Project Blueprint's faulty architecture
Rather than highlighting public priorities, Blue Cross Blue
Shield manufactured consent
PROJECT BLUEPRINT, a study conducted last year for Blue Cross Blue
Shield of Rhode Island, contains a clear and unqualified finding on the "role
of government": "The public wants drug companies to be more closely
regulated. But the public does not want government to provide care, offer
insurance, or control their health plan or benefits." But, at best, this
statement is based on a very small number of vague questions. And at worst, the
finding ignores more complicated findings, such as the parity between Rhode
Islanders' desire for greater regulation of health insurers and drug companies.
Or the fact that 73 percent of 1004 respondents said fundamental change, if not
total reconstruction, is needed in the health-care system.
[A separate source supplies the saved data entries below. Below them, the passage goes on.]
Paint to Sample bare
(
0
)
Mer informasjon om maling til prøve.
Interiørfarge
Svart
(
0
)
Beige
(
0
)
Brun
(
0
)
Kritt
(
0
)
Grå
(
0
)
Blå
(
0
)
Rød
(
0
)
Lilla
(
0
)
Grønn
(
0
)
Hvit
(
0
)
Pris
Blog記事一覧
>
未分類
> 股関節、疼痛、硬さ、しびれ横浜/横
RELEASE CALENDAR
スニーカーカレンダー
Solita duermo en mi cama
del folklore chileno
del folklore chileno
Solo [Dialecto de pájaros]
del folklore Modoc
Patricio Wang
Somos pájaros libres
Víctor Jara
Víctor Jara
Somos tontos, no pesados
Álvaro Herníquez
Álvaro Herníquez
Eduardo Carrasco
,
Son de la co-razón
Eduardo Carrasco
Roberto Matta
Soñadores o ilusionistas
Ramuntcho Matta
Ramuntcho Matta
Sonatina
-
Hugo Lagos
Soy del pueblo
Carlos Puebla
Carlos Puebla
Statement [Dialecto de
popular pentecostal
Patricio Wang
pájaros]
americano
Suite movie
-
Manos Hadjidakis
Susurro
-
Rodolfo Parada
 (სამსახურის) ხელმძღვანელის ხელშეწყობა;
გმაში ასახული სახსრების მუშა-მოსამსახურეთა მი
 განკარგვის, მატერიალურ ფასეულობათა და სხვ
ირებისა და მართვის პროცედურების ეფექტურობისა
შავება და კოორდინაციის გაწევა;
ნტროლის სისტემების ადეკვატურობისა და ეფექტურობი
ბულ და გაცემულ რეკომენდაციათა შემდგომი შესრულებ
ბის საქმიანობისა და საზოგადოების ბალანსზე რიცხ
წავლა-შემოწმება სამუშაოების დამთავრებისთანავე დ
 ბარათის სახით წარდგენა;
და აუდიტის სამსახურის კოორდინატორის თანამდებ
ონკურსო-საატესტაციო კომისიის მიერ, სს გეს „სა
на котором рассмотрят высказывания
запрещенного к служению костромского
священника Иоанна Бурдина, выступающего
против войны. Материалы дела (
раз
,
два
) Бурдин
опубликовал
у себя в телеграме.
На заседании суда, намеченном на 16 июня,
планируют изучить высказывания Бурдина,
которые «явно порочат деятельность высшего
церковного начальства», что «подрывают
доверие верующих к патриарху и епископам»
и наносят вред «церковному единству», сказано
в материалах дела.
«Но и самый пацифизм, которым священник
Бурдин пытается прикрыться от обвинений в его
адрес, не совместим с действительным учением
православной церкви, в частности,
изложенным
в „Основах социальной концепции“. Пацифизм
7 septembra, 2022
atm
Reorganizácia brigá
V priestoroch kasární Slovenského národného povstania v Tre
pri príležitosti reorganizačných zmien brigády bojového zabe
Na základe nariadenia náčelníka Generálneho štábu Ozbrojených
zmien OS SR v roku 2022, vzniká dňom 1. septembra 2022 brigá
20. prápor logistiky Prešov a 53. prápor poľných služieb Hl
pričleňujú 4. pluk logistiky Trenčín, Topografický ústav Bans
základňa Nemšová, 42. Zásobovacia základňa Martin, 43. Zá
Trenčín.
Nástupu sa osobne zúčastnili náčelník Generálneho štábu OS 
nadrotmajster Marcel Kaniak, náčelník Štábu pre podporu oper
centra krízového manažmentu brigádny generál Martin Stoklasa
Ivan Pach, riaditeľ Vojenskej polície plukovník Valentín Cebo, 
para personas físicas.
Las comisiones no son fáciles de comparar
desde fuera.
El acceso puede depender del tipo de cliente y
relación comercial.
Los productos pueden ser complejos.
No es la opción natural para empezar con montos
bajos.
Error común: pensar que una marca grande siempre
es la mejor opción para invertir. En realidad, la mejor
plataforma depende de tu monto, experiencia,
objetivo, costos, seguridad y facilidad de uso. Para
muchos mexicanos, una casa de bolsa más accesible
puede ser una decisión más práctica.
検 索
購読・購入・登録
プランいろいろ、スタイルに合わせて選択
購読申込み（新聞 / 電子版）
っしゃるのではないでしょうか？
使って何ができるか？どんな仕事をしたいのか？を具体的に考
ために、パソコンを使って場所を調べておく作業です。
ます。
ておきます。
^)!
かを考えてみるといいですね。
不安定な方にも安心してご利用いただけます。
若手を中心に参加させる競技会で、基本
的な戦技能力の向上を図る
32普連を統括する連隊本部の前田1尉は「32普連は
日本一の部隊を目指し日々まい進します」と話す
The BCBS summary further neglects to mention that, by a margin of 35 percent
to 13 percent, the first priority among respondents for improving health-care
was extending insurance to the uninsured, and that 43 percent of 300 employer
respondents preferred "a national health-care plan [covering] every person" as
the way to achieve this.
Careful omissions aren't the only builder's square used in BCBS' case against
the "the role of government" in health-care. Few and ambiguous questions also
help the cause. Consider the sole question on the government topic in the
written survey, which involved 57,000 participants:
Is there another healthcare insurer you would prefer to have other than your
present one?"
__ Yes __ No If Yes, Which One?
__ RI Blue Cross Blue Shield product
__ United Healthcare product
__ Harvard/Pilgrim
__ Government
__ Other
Given the specificity of the other options, the generic "government" makes me
think of Medicare or Medicaid, seen by some to be stigmatized programs for the
poor and elderly, rather than a new universal health-care system. A research
professional at Brown University, who asked to not be identified, agrees that
this question is unclear.
Blue Cross officials deny that their intention was to skew the results.
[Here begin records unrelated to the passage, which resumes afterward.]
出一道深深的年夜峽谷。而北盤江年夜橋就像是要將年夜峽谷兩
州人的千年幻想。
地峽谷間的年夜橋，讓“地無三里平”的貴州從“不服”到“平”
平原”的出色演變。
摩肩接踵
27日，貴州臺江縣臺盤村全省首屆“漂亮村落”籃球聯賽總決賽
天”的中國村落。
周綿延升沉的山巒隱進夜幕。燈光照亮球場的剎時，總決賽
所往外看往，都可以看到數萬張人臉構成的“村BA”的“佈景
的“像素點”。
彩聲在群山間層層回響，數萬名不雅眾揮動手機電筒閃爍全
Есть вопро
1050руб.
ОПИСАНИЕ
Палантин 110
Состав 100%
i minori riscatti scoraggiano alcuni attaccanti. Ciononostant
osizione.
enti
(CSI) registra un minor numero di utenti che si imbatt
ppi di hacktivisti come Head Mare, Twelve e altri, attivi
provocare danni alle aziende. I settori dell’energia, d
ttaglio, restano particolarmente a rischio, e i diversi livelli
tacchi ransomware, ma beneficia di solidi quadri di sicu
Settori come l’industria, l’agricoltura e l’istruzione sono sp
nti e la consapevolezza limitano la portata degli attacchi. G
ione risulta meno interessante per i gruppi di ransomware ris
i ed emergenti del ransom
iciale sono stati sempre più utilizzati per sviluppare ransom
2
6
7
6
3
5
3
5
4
Instead, they say, the survey sought an honest assessment of how Rhode
Islanders feel about health-care. "Even if we said we wanted A, B, and C
proven," BCBS spokesman Scott Fraser says, Alpha Research, Milliman and
Robertson, and Harris Interactive -- the independent consultants who conducted
the survey, "would have walked away."
But in the 1000-participant telephone survey, three of seven "policy priority"
questions -- the three most direct questions in any of the Blue Cross surveys
about the role of government in providing health-care -- were cut before it was
conducted. Says Kinga Zapert of Harris Interactive, "We were over the limit in
terms of length and needed to cut something . . . And we were obviously trying
to retain what seemed like the main priority of the client."
As a result, "the role of government" -- which wasn't Blue Cross's main
priority in the survey -- is the theme on which the insurer concludes its
story. And the two consultants didn't write the project summary that was
delivered to every household in Rhode Island this past fall (via the
Providence Journal or the mail). The summary, as a whole, omits
unfavorable findings.
Certainly, Project Blueprint gathered some relevant information that will be
useful to Blue Cross. But the study works very hard to ensure that health-care
reform and government regulation won't impinge on private health insurance
companies. Considering this, it's hard not to see Project Blueprint as a savvy,
subtle $1.8 million public relations campaign.